The tools under the category of ‘interpreter training’ and/or ‘speech bank’ show various 

platforms and software that facilitate lexical and terminological searches for both novice 

and expert interpreters. These tools aim to help interpreters hone their interpreting skills 

and strengthen their grasp of both their native language and foreign languages by allowing 

them to conduct deliberate practice using speech and other materials. Glossary 


 33 

management, corpora building and term extraction tools (regardless of their specificity 

for interpreters) indicate the resources that can be used to aid interpreters during 

preparation, allowing them to delve deeper into the primary topic they will be interpreting. 

Additionally, interpreters can develop and reference personalized glossaries throughout 

the interpretation process, while also familiarizing themselves with the speakers' accents 

and backgrounds by watching videos and scouring online sources. The categories of 

Speech Recognition, Real-time Speech Translation, Note-taking and Virtual Booth 

Service include tools that are utilized for the interpreting process itself.
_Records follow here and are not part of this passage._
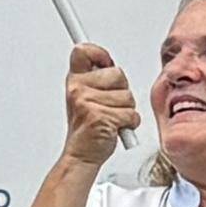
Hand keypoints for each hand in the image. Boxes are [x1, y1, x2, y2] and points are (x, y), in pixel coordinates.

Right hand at [55, 44, 137, 169]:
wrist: (81, 155)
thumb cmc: (88, 127)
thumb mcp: (85, 97)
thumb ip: (97, 79)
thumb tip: (110, 64)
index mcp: (74, 81)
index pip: (83, 51)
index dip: (99, 54)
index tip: (105, 63)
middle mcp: (78, 89)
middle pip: (117, 73)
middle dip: (122, 91)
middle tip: (109, 105)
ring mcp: (88, 103)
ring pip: (127, 96)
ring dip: (126, 110)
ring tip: (111, 119)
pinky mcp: (100, 117)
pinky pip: (131, 114)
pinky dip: (129, 123)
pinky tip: (115, 128)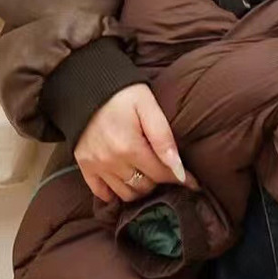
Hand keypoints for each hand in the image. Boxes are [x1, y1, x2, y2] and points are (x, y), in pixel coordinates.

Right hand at [73, 83, 199, 202]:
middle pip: (144, 186)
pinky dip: (114, 192)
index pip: (161, 174)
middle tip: (164, 169)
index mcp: (130, 147)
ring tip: (146, 174)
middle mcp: (111, 161)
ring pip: (125, 194)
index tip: (193, 183)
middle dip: (158, 180)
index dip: (180, 178)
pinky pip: (101, 193)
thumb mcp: (148, 106)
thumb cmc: (124, 93)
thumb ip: (163, 137)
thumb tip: (179, 169)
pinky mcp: (84, 165)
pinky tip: (124, 181)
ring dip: (139, 187)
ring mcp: (96, 165)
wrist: (88, 85)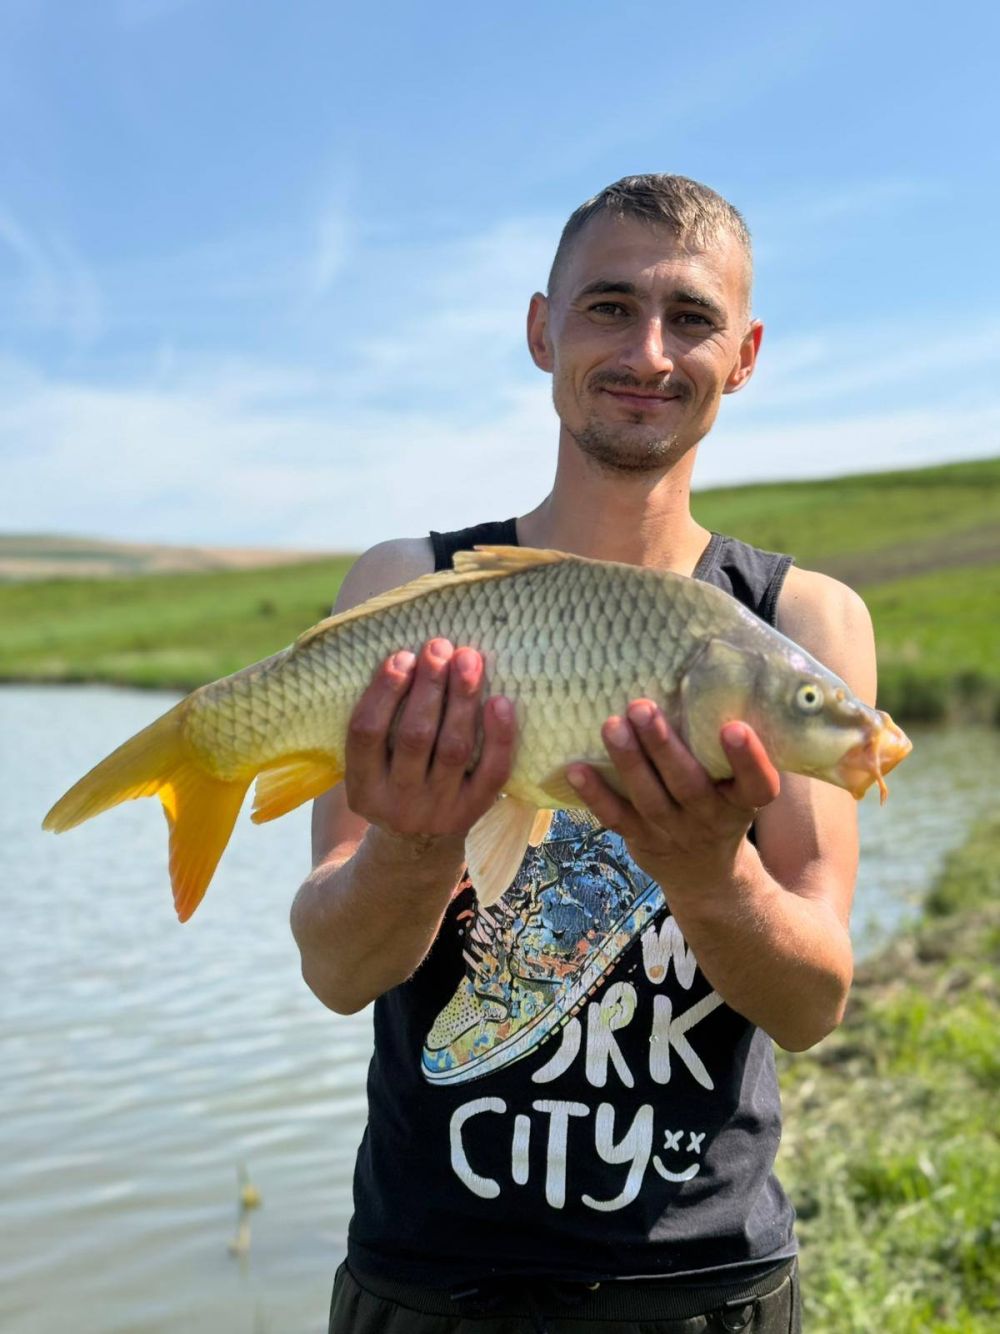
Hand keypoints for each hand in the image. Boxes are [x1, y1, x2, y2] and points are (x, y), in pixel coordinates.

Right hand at [344, 638, 515, 838]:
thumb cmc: (392, 783)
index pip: (366, 733)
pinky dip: (499, 736)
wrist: (416, 846)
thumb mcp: (369, 768)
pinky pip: (492, 773)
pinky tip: (501, 701)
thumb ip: (376, 725)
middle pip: (414, 736)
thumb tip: (403, 658)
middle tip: (439, 646)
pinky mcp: (474, 811)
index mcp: (363, 787)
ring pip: (454, 748)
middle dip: (428, 686)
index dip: (384, 692)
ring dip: (462, 698)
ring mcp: (439, 809)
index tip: (402, 656)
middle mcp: (399, 801)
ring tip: (468, 659)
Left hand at [565, 700, 779, 890]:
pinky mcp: (641, 840)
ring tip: (611, 725)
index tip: (734, 728)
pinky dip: (595, 795)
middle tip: (642, 708)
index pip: (756, 784)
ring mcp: (673, 831)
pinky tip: (575, 769)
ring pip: (649, 798)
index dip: (748, 759)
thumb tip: (705, 676)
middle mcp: (710, 818)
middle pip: (688, 784)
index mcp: (743, 801)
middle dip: (663, 746)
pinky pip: (616, 818)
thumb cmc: (721, 803)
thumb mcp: (737, 784)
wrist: (705, 874)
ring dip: (628, 762)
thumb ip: (723, 748)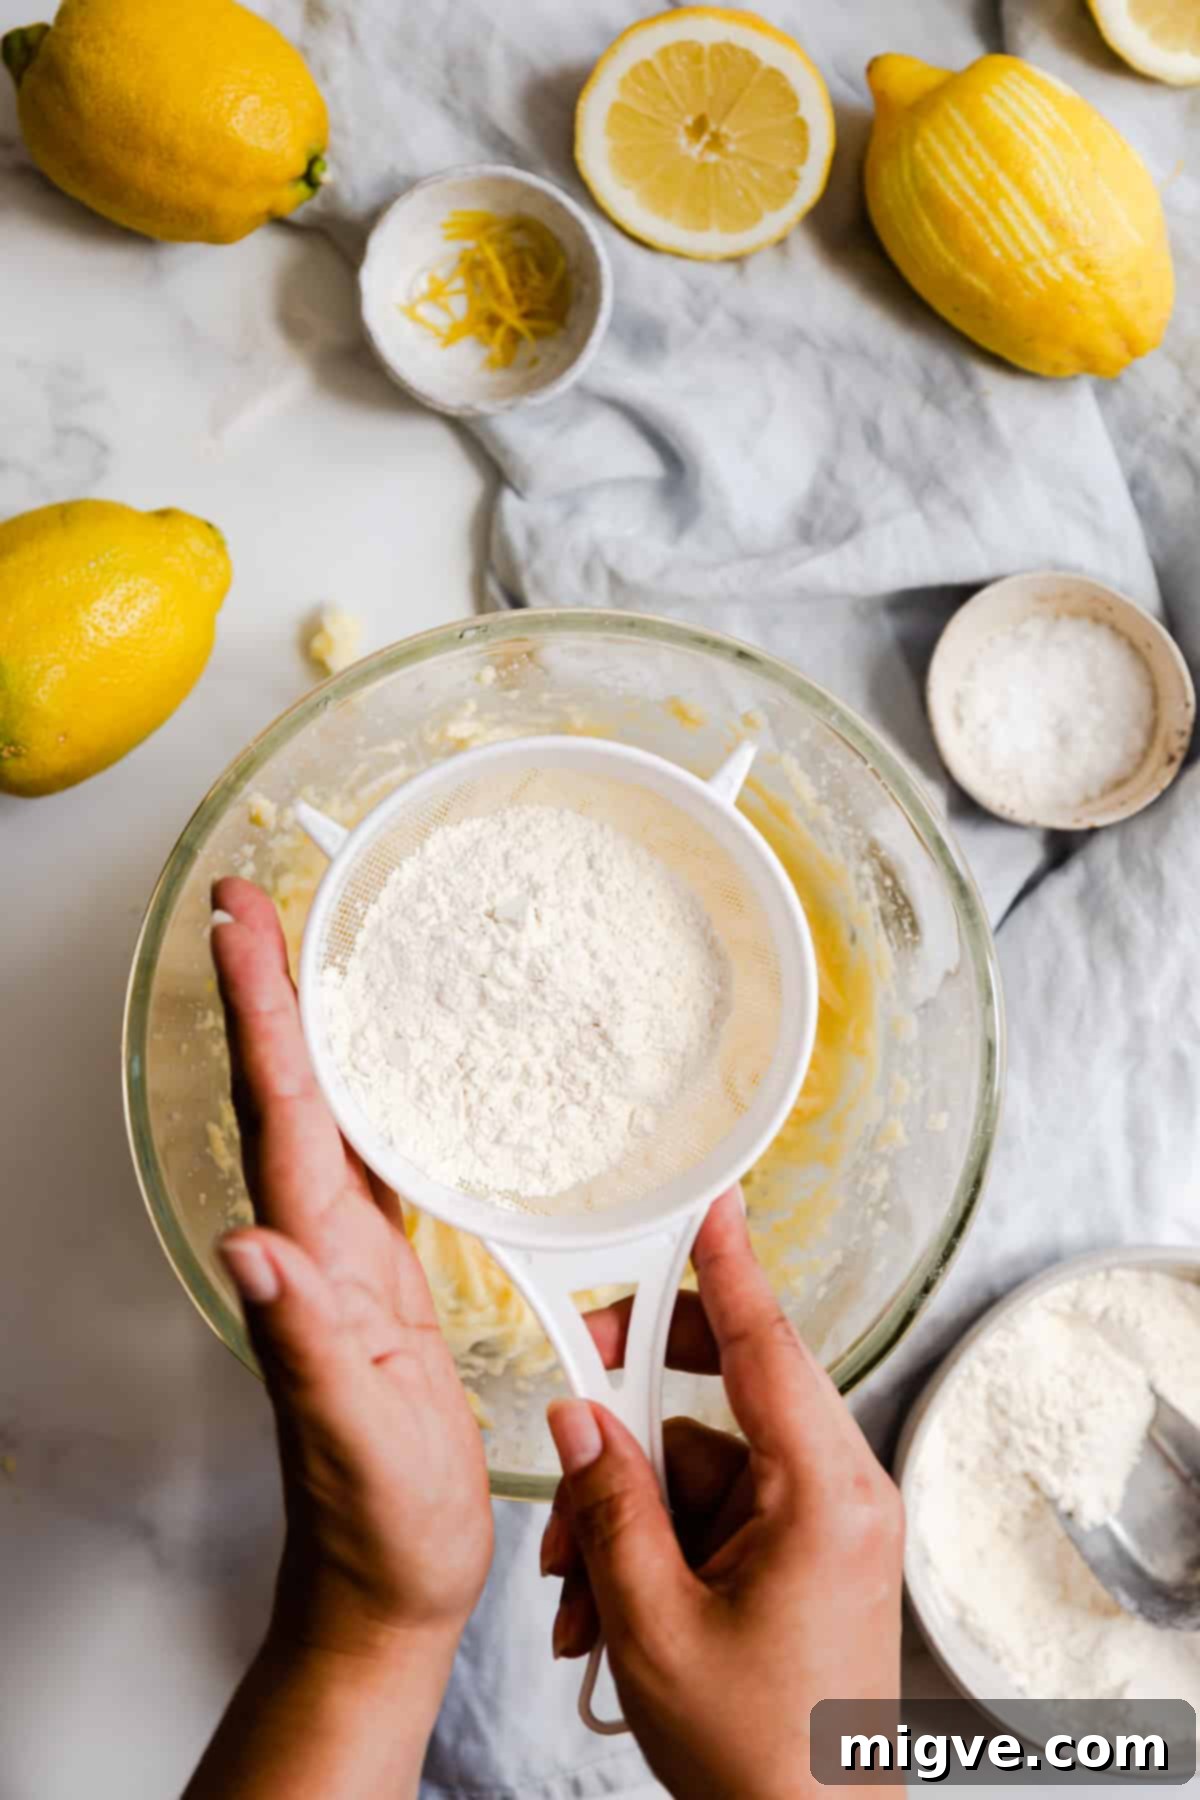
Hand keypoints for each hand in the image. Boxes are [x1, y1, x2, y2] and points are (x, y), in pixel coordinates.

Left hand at [188, 878, 492, 1798]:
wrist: (387, 1581)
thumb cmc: (375, 1522)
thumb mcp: (350, 1437)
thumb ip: (302, 1343)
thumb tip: (246, 1246)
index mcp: (313, 1261)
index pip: (280, 1113)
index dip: (263, 1013)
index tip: (239, 926)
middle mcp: (319, 1245)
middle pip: (289, 1093)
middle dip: (270, 992)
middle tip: (256, 904)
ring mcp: (349, 1260)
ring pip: (324, 1116)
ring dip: (309, 1031)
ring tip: (310, 955)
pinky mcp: (386, 1279)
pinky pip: (374, 1160)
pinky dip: (368, 1097)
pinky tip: (389, 1075)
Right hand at [541, 1188, 902, 1799]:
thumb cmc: (754, 1755)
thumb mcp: (654, 1623)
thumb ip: (611, 1504)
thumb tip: (579, 1417)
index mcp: (824, 1496)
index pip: (767, 1347)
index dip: (729, 1267)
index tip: (713, 1205)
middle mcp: (839, 1494)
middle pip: (722, 1398)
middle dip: (630, 1424)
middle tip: (572, 1419)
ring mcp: (825, 1524)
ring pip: (701, 1464)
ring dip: (627, 1514)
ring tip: (576, 1596)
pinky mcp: (806, 1553)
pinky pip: (714, 1510)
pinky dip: (654, 1544)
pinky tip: (605, 1611)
The tools under 

this class are ASR-enhanced CAI tools for SI, speech translation solutions for various 

purposes, and note-taking applications that can be used for interpreting scenarios. 

Therefore, this class of categories as well as categories related to preparation/terminology 

can be listed under the division of technology-supported interpreting. 

 
Platforms, where remote simultaneous interpreting can be carried out8 (corresponds to 

technology-mediated interpreting), are listed in the category of ‘Audio and Video 

Conference’. Finally, tools under the category of ‘Machine Interpreting’ (speech-to-

speech interpreting) are specified as ‘replacement’ (corresponds to technology-generated 

interpreting) referring to full automation of the interpreting process, resulting in a 

complete replacement of human interpreters. In this category, available devices and tools 

on the market are added based on their availability.  The columns of the table show 

specificity (whether it is designed for interpreters), purpose (main aim of usage), modality 

(simultaneous interpreting and/or consecutive interpreting), and feature (remote 

interpreting platform, ASR-enhanced or fully ASR-powered, replacement by MI).